GIVEN INSTRUCTION 1
In the GQA and MLA explainer, rewrite the paragraph beginning "MHA: every query head" as a short bulleted list that keeps its main facts.
GIVEN INSTRUCTION 2
According to the GQA and MLA explainer, what is the bottleneck during decode?

=== EXTRACTED TEXT ===

GQA and MLA Explained | Generated by AI
Question: I understand attention is quadratic in context length (Q@Kᵀ matmul), which is slow and memory-hungry. Explain GQA and MLA. Also: how exactly does context length T enter the matmul dimensions, what does matrix multiplication mean at the CUDA level, how is it laid out in memory, and what’s the parallel execution order?
Answer:
1. Where T appears — confirm your mental model
Your correction is right: compute is quadratic, KV cache memory is linear (per token), but the attention score matrix is quadratic. Shapes, nanoGPT-style:
# B=batch, H=heads, T=seq_len, d=head_dim
q = x @ Wq # (B, T, H*d) -> view -> (B, H, T, d)
k = x @ Wk # (B, H, T, d)
v = x @ Wv # (B, H, T, d)
att = q @ k.transpose(-2, -1) # (B,H,T,d) @ (B,H,d,T) -> (B,H,T,T) ← T² here
att = softmax(att / sqrt(d) + causal_mask)
out = att @ v # (B,H,T,T) @ (B,H,T,d) -> (B,H,T,d) ← T² again
So T is both the M and N dimension of the matmul (T×d) @ (d×T) → (T×T). FLOPs ≈ 2·B·H·T²·d. Double the context → 4× attention compute, and the (T,T) score matrix is why naive attention OOMs (FlashAttention fixes the memory part by never materializing it, computing softmax in tiles — compute stays O(T²)).
Two regimes to keep separate:
- Prefill: full T×T → quadratic.
- Decode (one token at a time): q is
(B,H,1,d), K is cached(B,H,T,d)→ each step is O(T), total generation O(T²). The bottleneck here is memory bandwidth — reading the KV cache every step. That’s what GQA/MLA attack.
2. GQA — shrink the KV cache by sharing K/V across query heads
MHA: every query head has its own K and V head. GQA: G query heads share one KV head. Llama-3-70B: 64 query heads, 8 KV heads → KV cache is 8× smaller, decode reads 8× less memory. Quality loss is tiny because K/V representations are redundant across heads.

=== DATA RECORDS ===

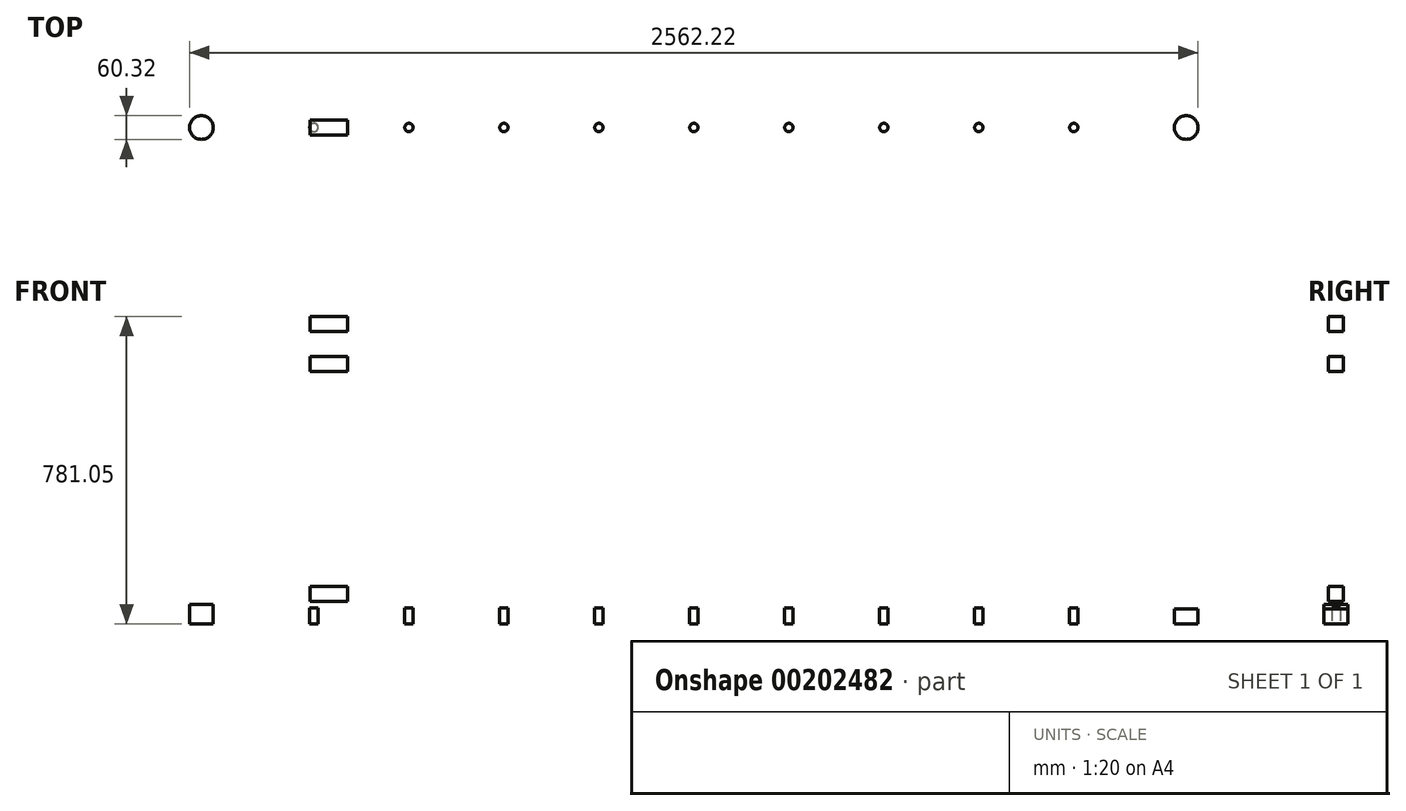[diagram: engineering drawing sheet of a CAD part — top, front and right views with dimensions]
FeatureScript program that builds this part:
annotation { "Feature Type Name" : "Feature", "Feature Type Description" : "" }
export const myFeature = defineFeature(function(context is Context, id is Id, definition is map)
    precondition{}
    {
        {
            assignVariable(context, id + "F0", {"name" : "BarLength", "anyValue" : 96});
        }
        {
            assignVariable(context, id + "F1", {"name" : "SpacingEnds", "anyValue" : 10});
        }
        {
            assignVariable(context, id + "F2", {"name" : "HeightTall", "anyValue" : 40});
        }
        {
            assignVariable(context, id + "F3", {"name" : "HeightMedium", "anyValue" : 40});
        }
        {
            assignVariable(context, id + "F4", {"name" : "HeightShort", "anyValue" : 40});
        }
        {
            assignVariable(context, id + "F5", {"name" : "HeightCorner", "anyValue" : 50});
        }
        {
            assignVariable(context, id + "F6", {"name" : "HeightPost", "anyValue" : getVariable(context, 'HeightTall') - 2});
        }
        {
            var Q0;
            Q0=qCreatedBy(makeId("Top.planeOp"),FACE);
            var sketch = newSketch(context, id + "F7", { "sketchPlane" : qUnion([Q0])});
            skCircle(sketch, "E0", {"center": v(0, 0) * mm, "radius": 10.67 * mm});
            skCircle(sketch, "E1.1.0.0", {"center": v(241.3, 0) * mm, "radius": 10.67 * mm});
            skCircle(sketch, "E1.2.0.0", {"center": v(482.6, 0) * mm, "radius": 10.67 * mm});
            skCircle(sketch, "E1.3.0.0", {"center": v(723.9, 0) * mm, "radius": 10.67 * mm});
            skCircle(sketch, "E1.4.0.0", {"center": v(965.2, 0) * mm, "radius": 10.67 * mm});
            skLineSegment(sketch, "E1.direction1", {"start": v(0, 0) * mm, "end": v(241.3, 0) * mm, "construction": true});
            skCircle(sketch, "E2", {"center": v(2216.15, 0) * mm, "radius": 30.16 * mm});
            skCircle(sketch, "E3.0.5.0", {"center": v(1206.5, 0) * mm, "radius": 10.67 * mm});
            skCircle(sketch, "E3.0.6.0", {"center": v(1447.8, 0) * mm, "radius": 10.67 * mm});
            skCircle(sketch, "E3.0.7.0", {"center": v(1689.1, 0) * mm, "radius": 10.67 * mm});
            skCircle(sketch, "E3.0.8.0", {"center": v(1930.4, 0) * mm, "radius": 10.67 * mm});
            skCircle(sketch, "E4", {"center": v(-285.75, 0) * mm, "radius": 30.16 * mm});
            skSolve(sketch);
        }
        {
            var Q0;
            Q0=qCreatedBy(makeId("Right.planeOp"),FACE);
            var sketch = newSketch(context, id + "F8", { "sketchPlane" : qUnion([Q0])});
            skLineSegment(sketch, "E5.bottom", {"start": v(19.05, 95.25) * mm, "end": v(-19.05, 95.25) * mm});
            skLineSegment(sketch, "E5.top", {"start": v(19.05, 57.15) * mm, "end": v(-19.05, 57.15) * mm});
            skLineSegment(sketch, "E5.left", {"start": v(19.05, 95.25) * mm, "end": v(19.05, 57.15) * mm});
            skLineSegment(sketch, "E5.right", {"start": v(-19.05, 95.25) * mm, "end": v(-19.05, 57.15) * mm});
            skPoint(sketch, "E5.middle", {"position": v(0, 76.2) * mm});
            skLineSegment(sketch, "E6.bottom", {"start": v(19.05, 641.35) * mm, "end": v(-19.05, 641.35) * mm});
            skLineSegment(sketch, "E6.top", {"start": v(19.05, 679.45) * mm, "end": v(-19.05, 679.45) * mm});
            skLineSegment(sketch, "E6.left", {"start": v(19.05, 641.35) * mm, "end": v(19.05, 679.45) * mm});
            skLineSegment(sketch, "E6.right", {"start": v(-19.05, 641.35) * mm, "end": v(-19.05, 679.45) * mm});
            skPoint(sketch, "E6.middle", {"position": v(0, 660.4) * mm});
            skLineSegment(sketch, "E7.bottom", {"start": v(19.05, 742.95) * mm, "end": v(-19.05, 742.95) * mm});
            skLineSegment(sketch, "E7.top", {"start": v(19.05, 781.05) * mm, "end": v(-19.05, 781.05) * mm});
            skLineSegment(sketch, "E7.left", {"start": v(19.05, 742.95) * mm, "end": v(19.05, 781.05) * mm});
            skLineSegment(sketch, "E7.right", {"start": v(-19.05, 742.95) * mm, "end": v(-19.05, 781.05) * mm});
            skPoint(sketch, "E7.middle", {"position": v(0, 762) * mm});
            skSolve(sketch);
        }
        {
            var Q0;
            Q0=makeQuery(id+"F7.imprint","IMPRINT",FACE,{"disambiguationData":[TD([[makeQuery(id+"F7.imprint","IMPRINT",EDGE,{"derivedFrom":sQuery(id+"F7.wireOp",EDGE,"3eb81b25-2982-4639-aaac-831597b73f070.MirrorC")}),-1.0]])]});
            var Q1;
            Q1=makeQuery(id+"F7.imprint","IMPRINT",FACE,{"disambiguationData":[TD([[makeQuery(id+"F7.imprint","IMPRINT",EDGE,{"derivedFrom":sQuery(id+"F7.wireOp",EDGE,"E0")}),1.0]])]});
            var Q2;
            Q2=makeQuery(id+"F7.imprint","IMPRINT",FACE,{"disambiguationData":[TD([[makeQuery(id+"F7.imprint","IMPRINT",EDGE,{"derivedFrom":sQuery(id+"F7.wireOp",EDGE,"E1.4.0.0")}),1.0]])]});
            var Q3;
            Q3=makeQuery(id+"F7.imprint","IMPRINT",FACE,{"disambiguationData":[TD([[makeQuery(id+"F7.imprint","IMPRINT",EDGE,{"derivedFrom":sQuery(id+"F7.wireOp",EDGE,"E3.0.8.0")}),1.0]])]});
            var Q4;
            Q4=sQuery(id+"F7.wireOp",EDGE,"3eb81b25-2982-4639-aaac-831597b73f070.MirrorC");
            var Q5;
            Q5=sQuery(id+"F7.wireOp",EDGE,"E0");
            var Q6;
            Q6=sQuery(id+"F7.wireOp",EDGE,"E1.4.0.0");
            extrude(context, id + "F9", {"entities" : qUnion([Q0, Q1, Q2, Q3]), "surfaceEntities" : qUnion([Q4, Q5, Q6]), "depth" : (getVariable(context, 'HeightShort')) * mm});
        }
        {
            var Q0;
            Q0=makeQuery(id+"F7.imprint","IMPRINT",FACE,{"disambiguationData":[TD([[makeQuery(id+"F7.imprint","IMPRINT",EDGE,{"derivedFrom":sQuery(id+"F7.wireOp",EDGE,"3eb81b25-2982-4639-aaac-831597b73f072.MirrorC")}),-1.0]])]});
            var Q1;
            Q1=makeQuery(id+"F7.imprint","IMPRINT",FACE,{"disambiguationData":[TD([[makeQuery(id+"F7.imprint","IMPRINT",EDGE,{"derivedFrom":sQuery(id+"F7.wireOp",EDGE,"3eb81b25-2982-4639-aaac-831597b73f073.MirrorC")}),-1.0]])]});
            var Q2;
            Q2=makeQuery(id+"F7.imprint","IMPRINT",FACE,{"disambiguationData":[TD([[makeQuery(id+"F7.imprint","IMPRINT",EDGE,{"derivedFrom":sQuery(id+"F7.wireOp",EDGE,"E1.1.0.0")}),1.0]])]});
            var Q3;
            Q3=makeQuery(id+"F7.imprint","IMPRINT",FACE,{"disambiguationData":[TD([[makeQuery(id+"F7.imprint","IMPRINT",EDGE,{"derivedFrom":sQuery(id+"F7.wireOp",EDGE,"E1.3.0.0")}),1.0]])]});
            var Q4;
            Q4=makeQuery(id+"F7.imprint","IMPRINT",FACE,{"disambiguationData":[TD([[makeQuery(id+"F7.imprint","IMPRINT",EDGE,{"derivedFrom":sQuery(id+"F7.wireOp",EDGE,"E3.0.5.0")}),1.0]])]});
            var Q5;
            Q5=makeQuery(id+"F7.imprint","IMPRINT",FACE,{"disambiguationData":[TD([[makeQuery(id+"F7.imprint","IMPRINT",EDGE,{"derivedFrom":sQuery(id+"F7.wireOp",EDGE,"E3.0.7.0")}),1.0]])]});
            extrude(context, id + "F10", {"entities" : qUnion([Q0, Q1, Q2, Q3, Q4, Q5]), "depth" : (getVariable(context, 'HeightMedium')) * mm});
        }
        {
            var Q0;
            Q0=makeQuery(id+"F7.imprint","IMPRINT",FACE,{"disambiguationData":[TD([[makeQuery(id+"F7.imprint","IMPRINT",EDGE,{"derivedFrom":sQuery(id+"F7.wireOp",EDGE,"3eb81b25-2982-4639-aaac-831597b73f071.MirrorC")}),-1.0]])]});
            var Q1;
            Q1=makeQuery(id+"F7.imprint","IMPRINT",FACE,{"disambiguationData":[TD([[makeQuery(id+"F7.imprint","IMPRINT",EDGE,{"derivedFrom":sQuery(id+"F7.wireOp",EDGE,"E1.2.0.0")}),1.0]])]});
            var Q2;
            Q2=makeQuery(id+"F7.imprint","IMPRINT",FACE,{"disambiguationData":[TD([[makeQuery(id+"F7.imprint","IMPRINT",EDGE,{"derivedFrom":sQuery(id+"F7.wireOp",EDGE,"E3.0.6.0")}),1.0]])]});
            extrude(context, id + "F11", {"entities" : qUnion([Q0, Q1, Q2]), "depth" : (getVariable(context, 'HeightTall')) * mm});
        }
        {
            var Q0;
            Q0=makeQuery(id+"F8.imprint","IMPRINT",FACE,{"disambiguationData":[TD([[makeQuery(id+"F8.imprint","IMPRINT",EDGE,{"derivedFrom":sQuery(id+"F8.wireOp",EDGE,"E7.bottom")}),-1.0]])]});
            var Q1;
            Q1=makeQuery(id+"F8.imprint","IMPRINT",FACE,{"disambiguationData":[TD([[makeQuery(id+"F8.imprint","IMPRINT",EDGE,{"derivedFrom":sQuery(id+"F8.wireOp",EDGE,"E6.bottom")}),-1.0]])]});
            var Q2;
            Q2=makeQuery(id+"F8.imprint","IMPRINT",FACE,{"disambiguationData":[TD([[makeQuery(id+"F8.imprint","IMPRINT",EDGE,{"derivedFrom":sQuery(id+"F8.wireOp",EDGE,"E5.bottom")}),1.0]])]});
            extrude(context, id + "F12", {"entities" : qUnion([Q0, Q1, Q2]), "operationType" : NewBodyOperationType.ADD, "depth" : (getVariable(context, 'BarLength') - getVariable(context, 'SpacingEnds')) * mm, "hasSecondDirection" : true, "secondDirectionOppositeDirection" : true, "secondDirectionDepth" : (getVariable(context, 'SpacingEnds')) * mm});
        }
        {
            var Q0;
            Q0=makeQuery(id+"F7.imprint","IMPRINT",FACE,{"disambiguationData":[TD([[makeQuery(id+"F7.imprint","IMPRINT",EDGE,{"derivedFrom":sQuery(id+"F7.wireOp",EDGE,"E4")}),1.0]])]});
            extrude(context, id + "F13", {"entities" : qUnion([Q0]), "depth" : (getVariable(context, 'HeightCorner')) * mm});
        }
        {
            var Q0;
            Q0=makeQuery(id+"F7.imprint","IMPRINT",FACE,{"disambiguationData":[TD([[makeQuery(id+"F7.imprint","IMPRINT",EDGE,{"derivedFrom":sQuery(id+"F7.wireOp",EDGE,"E2")}),1.0]])]});
            extrude(context, id + "F14", {"entities" : qUnion([Q0]), "depth" : (getVariable(context, 'HeightPost')) * mm});
        }
    });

===

EXERCISE RESULT 1
- MHA: each query head has its own K and V head.
- GQA: G query heads share one KV head.
- Llama-3-70B has 64 query heads and 8 KV heads, so its KV cache is 8× smaller and decode reads 8× less memory.
- Quality loss is tiny because K/V representations are redundant across heads.

EXERCISE RESULT 2
Memory bandwidth, from reading the KV cache every step.